Researchers have observed that changes in the sample preparation environment, such as a different technician, or a new batch of arrays, or a new hybe station, can make a significant difference in the measures. However these kinds of data are often not available to the data analyst, and surely there are other factors, not tracked, which could make a difference. What if the analyst could infer these covariates from the data itself? This is the basis of two proposals, with very different algorithms.
Mike West proposed selecting control genes, which should not change among samples, and then doing a multivariate analysis of these controls, to identify covariates that influence many gene expression measurues.

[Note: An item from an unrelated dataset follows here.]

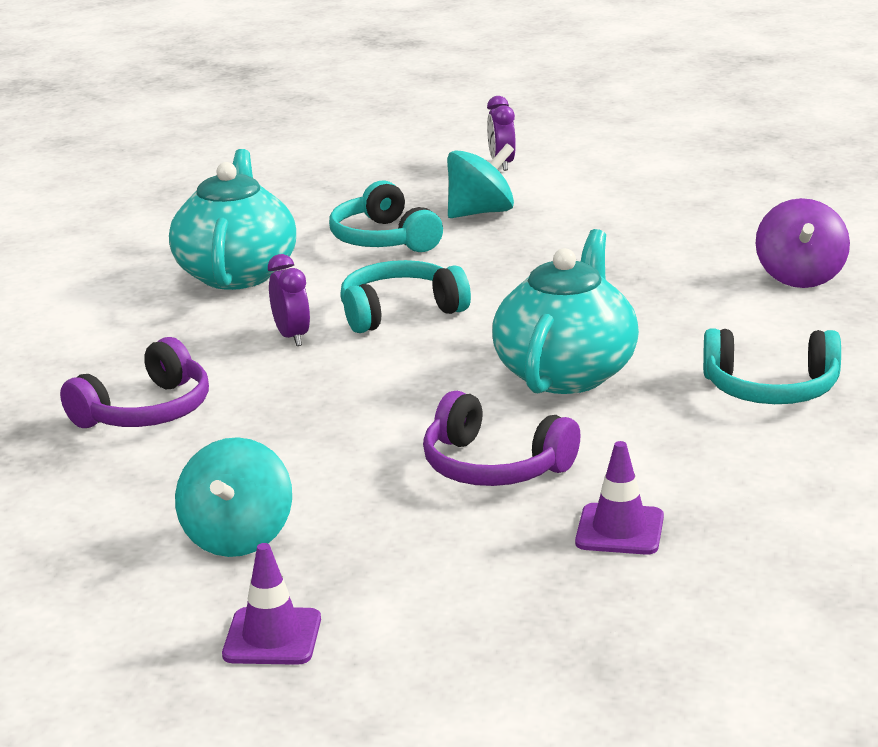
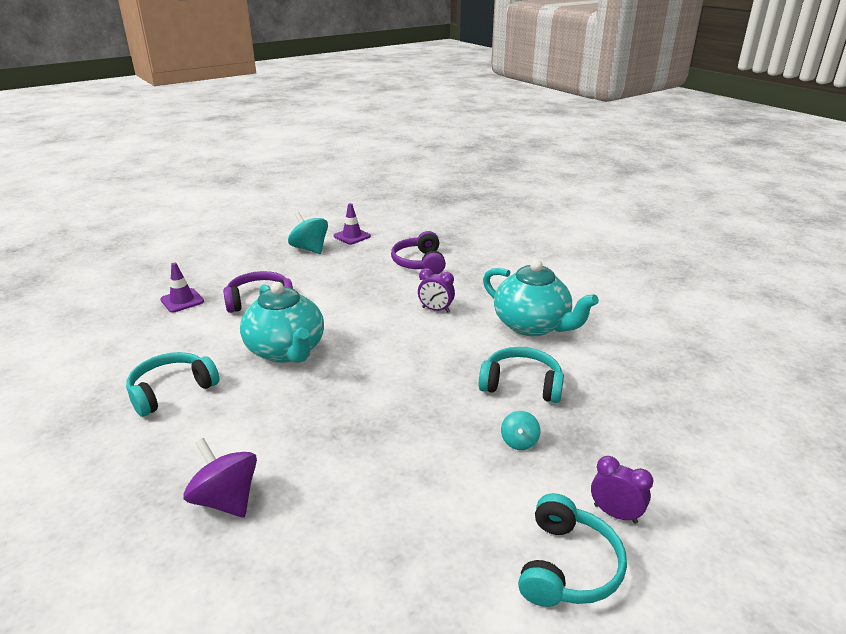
camera: 130 degrees right, 5 degrees up
(272, 637) = (256, 237): purple traffic cone -> purple traffic cone (352, 236)
(400, 312) = (418, 344): turquoise headphones -> turquoise headphones (567, 566)
(481, 212) = (519, 442): turquoise spinning top -> turquoise spinning top, size x0.56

(Leek & Storey, 2007) proposed using multivariate structural analysis of residuals to infer some sample covariates with significant effect on many gene expression measures. They first fit the design model and then perform a singular value decomposition (SVD) of the residual matrix.
A related proposal by (Reimers, 2010) also works from an SVD of residuals. However (Reimers, 2010) recovers the subspace corresponding to characteristic technical variation.